Politics & Government

Voters say they're turned off by nasty Miami-area campaign

For the first time in his life, voter Fred Onesto purposely skipped over one of the contests on his ballot.

The 76-year-old Pembroke Pines retiree said he left the ballot blank in the race between Rep. Lincoln Diaz-Balart and his Democratic challenger, Raul Martinez.

"I voted 'no one,' '' Onesto said, leaving the Southwest Regional Library on Thursday. "From what I've seen of their TV ads, I think they're both terrible.''

The slugfest between the Republican incumbent and the former Hialeah mayor -- a back-and-forth of nasty TV ads and mailers -- has sunk deeper into the mud, with Martinez holding a news conference Thursday to denounce the latest Diaz-Balart campaign ad.

The 30-second spot features Bill O'Connell, a former Hialeah cop, calling Martinez the ''most corrupt politician you will ever see in your life.'' But joined by former Hialeah Police Chief Rolando Bolanos, Martinez called O'Connell ''disgruntled'' and accused him of trying to fraudulently secure disability benefits. O'Connell called the charge "ludicrous.''

The ads come as Diaz-Balart faces the toughest reelection challenge of his career, sparking both national parties to pour money into the race. Republicans began running a Spanish-language ad last week with a photo of Martinez superimposed over a truck dumping garbage.

For some voters, the tone of the campaign has been a turnoff.

''Instead of telling us what they'd do or what they stand for, they're just taking out each other's dirty laundry,'' said Patrick Joseph, 37, a small-business owner in Miramar. "It becomes humorous after a while 'cause you're like 'What are they going to say next?' ''

The new anti-Martinez ad comes on the heels of an anti-Diaz-Balart ad that talks about ''crooks, lobbyists and dirty deals'' and refers to Diaz-Balart being led away ''in handcuffs'' -- a reference to his 1995 arrest at the White House while protesting President Clinton's Cuba policy.

Some voters, though, said the ads wield little influence.

''All those ads and infomercials that attack people, I just ignore them,'' Demetrio Garcia said after voting for Martinez and Democratic presidential nominee Barack Obama at the John F. Kennedy Library in Hialeah. "They can say whatever they want about Martinez and Obama, but I'm a Democrat and I voted for the Democrats.''

Ana María Lopez, a teacher who voted for Obama and Diaz-Balart, said she, too, had mostly ignored the ads.

''I do not like negative politics,'' she said. "It's more helpful to the voter for the candidate to talk about what they intend to do to resolve problems, not attacking each other personally, because that only shows they want to fight each other.''

Rep. Mario Diaz-Balart also is running attack ads, attempting to link Democratic challenger Joe Garcia to the 2002 collapse of Enron by saying Garcia sought a federal appointment through the company's CEO, who was later disgraced. Garcia said he was approached by the CEO, who eventually blocked him from being named.

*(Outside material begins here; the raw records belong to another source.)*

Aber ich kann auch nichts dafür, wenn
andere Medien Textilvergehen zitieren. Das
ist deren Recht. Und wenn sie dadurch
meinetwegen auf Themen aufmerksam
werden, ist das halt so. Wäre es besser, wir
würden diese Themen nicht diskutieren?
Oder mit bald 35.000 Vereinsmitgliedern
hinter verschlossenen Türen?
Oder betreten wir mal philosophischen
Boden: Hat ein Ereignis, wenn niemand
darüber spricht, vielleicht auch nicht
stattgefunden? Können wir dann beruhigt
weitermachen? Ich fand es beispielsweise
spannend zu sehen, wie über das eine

''It's outrageous that he's allowed to say anything he wants about me,'' Garcia said of the incumbent. Garcia's ads have mostly assailed Diaz-Balart's voting record and his support for President Bush.

Carlos Curbelo, a spokesman for both Diaz-Balarts, defended their ads as truthful.

''Everything is based on facts and reality,'' he said. "It's important for voters to know the histories and the resumes of the candidates and compare them.''

Ads on both sides, however, have stretched the truth. And largely lost in the din are the positive ads that every campaign has aired.

Blandel Witter, 42, a construction supervisor in Miramar and self-described ''C-Span guy,'' said he has done his own research.

''If you watch the ads, you don't want to vote for either one,'' he said.